Sixties protest folk, on the other hand, seems to be speaking a language Google can understand. Not necessarily understand well, but at least recognize as human speech which it should attempt to transcribe. Below are the results of two transcriptions where I was able to get results for more than half the song.

Malvina Reynolds — The Money Crop

Malvina Reynolds, probably best known to the general public as the songwriter of "Little Boxes", later made famous in a version by Pete Seeger, also had a significant folk-singing career of her own, and Google is able to make at least some sense of it, at times.

I've omitted the lines where nothing was produced (about half of them), resulting in this odd bit of Google-penned free verse constructed from the remainder. Seems to get a little unhinged at the end.

well money has a phone
and money has wrong
it's on the paper stuff
and so early from humans
any hollering
peacock lane
and I see you to make some money
and food money from Abu Dhabi
the plan to make it
please it cannot be unseen
too funny

Phil Ochs — What're You Fighting For?

Of any musician I've tried, Google's ear seems most attuned to the voice of Phil Ochs. There are many errors in the transcription still, but it at least recognizes all but one line of the song as speech, and attempts to produce results. The results are often even partly correct!

Among amusing miscues, I like the appearance of both "movie war machines" and the Acura automobile brand. There is also a cryptic numerological refrain, "I know you're set for 554", which in its last iteration transforms instead into "yes I know you said hi". The original lyric is "yes I know you're set for fighting, but what're you fighting for?" (invariably transcribed into something much shorter, with about half the syllables lost).

there's danger all your own
add you watch the movie war machines right beside your own
can you tell me that you're ready to go marching
I know you're set for 554
Acura and Saturn SC
just think of on the southern Florida call free
there's many kinds of slavery and we found any more
yes I know you're set for 5 a.m.
answer to the car
just think about 1,000,000
add a man who is the bomb
I know you're set for 554
turn on your TV
tell me that surprise
add listen to your radio
I know you're set for 554
read your morning papers read every single on
tell me if you can believe that's fine
Rita Kelly riser
I know you're set for 554
listen to you later the ones that were on the radio
as they are you online to your face
if you ever tried to bother you know what they stand
I know you're set for 554
find your back and sleep on the ground
add a ride
add a daily review the sound does a dog
yes I know you said hi
ask you to
...
add Ariel see the answers are you should of seen
in the war zone no fighting anymore

A heartwarming ending!

* * *

If you've found other songs that Google manages to transcribe either accurately or amusingly, I'd love to hear about them.

Methodological suggestion: route your line-out to the mic or line-in port, either via a cable (best quality) or just by holding a microphone up to speakers (worse quality, but still works ok).

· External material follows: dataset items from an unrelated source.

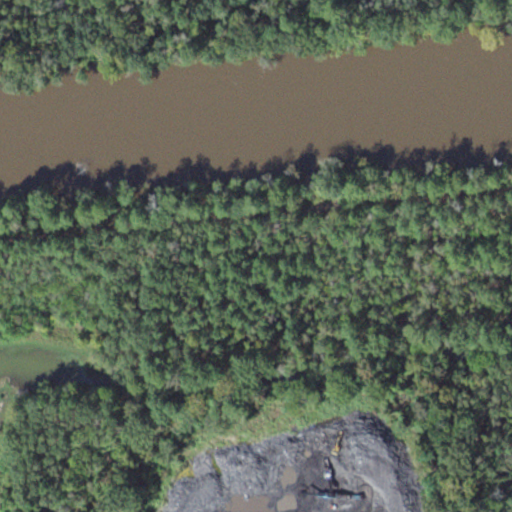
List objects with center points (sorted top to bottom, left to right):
river: (256, 125)
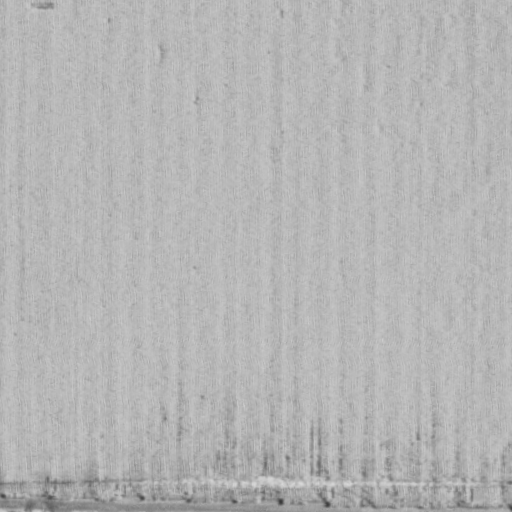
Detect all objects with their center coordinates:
road: (59, 493)
road: (302, 495)
road: (21, 502)
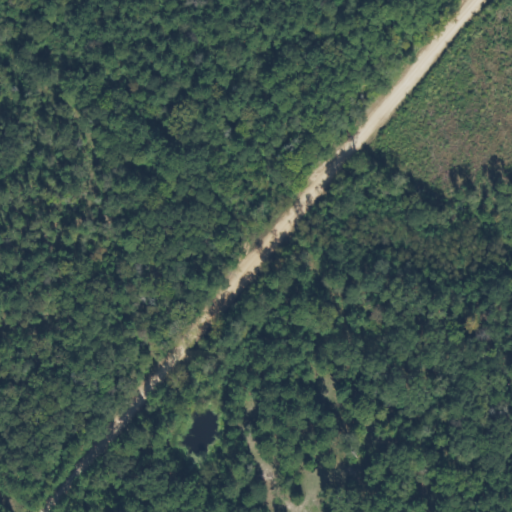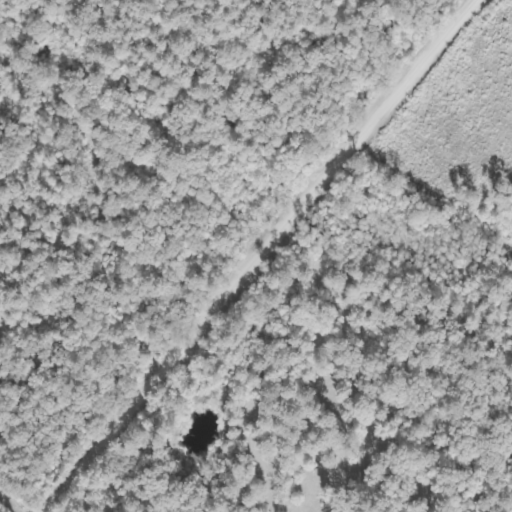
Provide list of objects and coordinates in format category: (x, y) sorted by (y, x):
road: (257, 256)
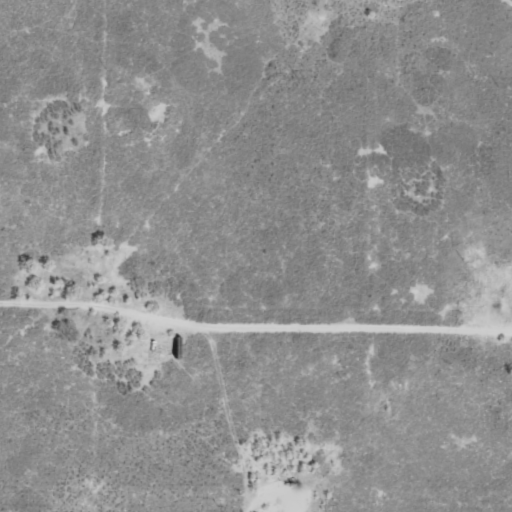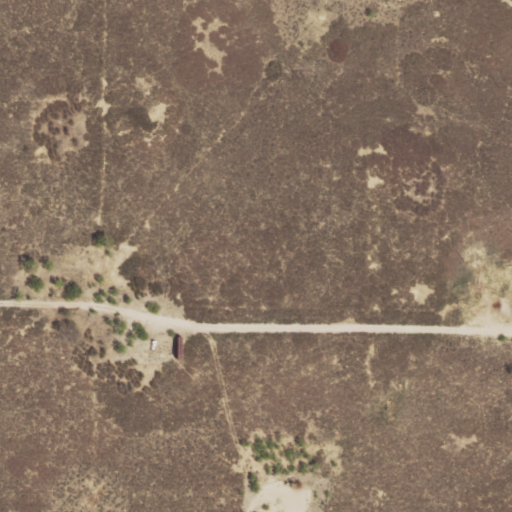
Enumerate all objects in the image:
road: (136, 255)
road: (255, 315)
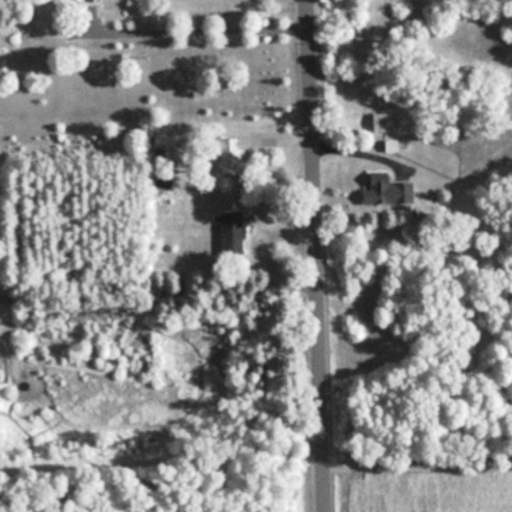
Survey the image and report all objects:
road: (190, 27)
building: (385, 123)
building: (389, 190)
building: (233, 233)
road: (313, 255)
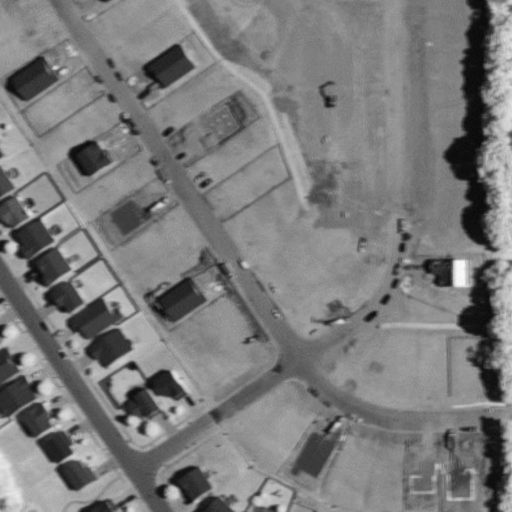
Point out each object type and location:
building: (221, 124)
building: (2, 152)
building: (2, 154)
building: (6, 182)
building: (8, 184)
road: (398, 202)
building: (17, 211)
building: (20, 213)
building: (134, 214)
road: (206, 219)
building: (39, 236)
building: (57, 263)
building: (60, 268)
building: (72, 294)
building: (76, 297)
building: (189, 298)
building: (98, 316)
building: (99, 319)
building: (1, 339)
building: (2, 339)
building: (114, 346)
building: (116, 348)
building: (201, 361)
building: (8, 366)
building: (9, 367)
building: (175, 385)
building: (171, 386)
building: (18, 393)
road: (80, 394)
building: (22, 397)
building: (147, 403)
building: (148, 405)
road: (383, 414)
building: (41, 417)
building: (46, 421)
road: (174, 443)
building: (61, 447)
building: (66, 448)
building: (81, 472)
building: (86, 473)
building: (199, 482)
building: (200, 482)
building: (225, 505)
building: (220, 506)
building: (106, 507)
building: (110, 507)
building: (251, 511)
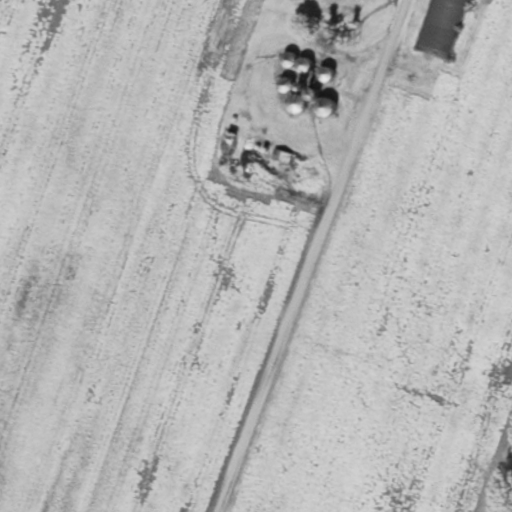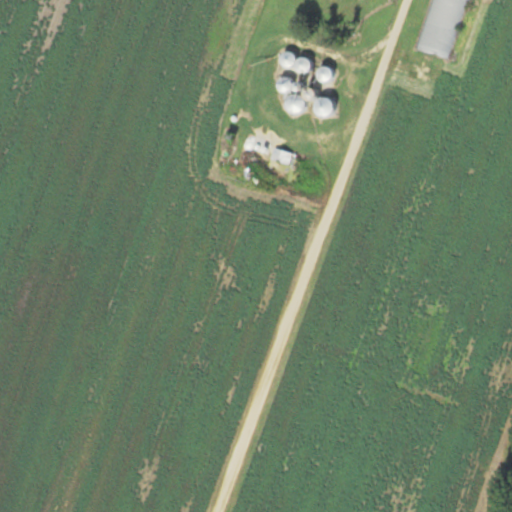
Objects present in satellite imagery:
building: (439, 27)
building: (295, 64)
building: (287, 85)
building: (298, 103)
road: (280, 254)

Then feed the lines into Google Translate's version of the transcription service by clicking on the microphone icon at the bottom/left of the left-hand-side textbox. It seems to work best if you feed it lines one at a time: play one line from the song, pause, wait for a transcription, then move on to the next one. If you send over the song in bigger chunks it seems to just get confused and produce nothing (or an error message).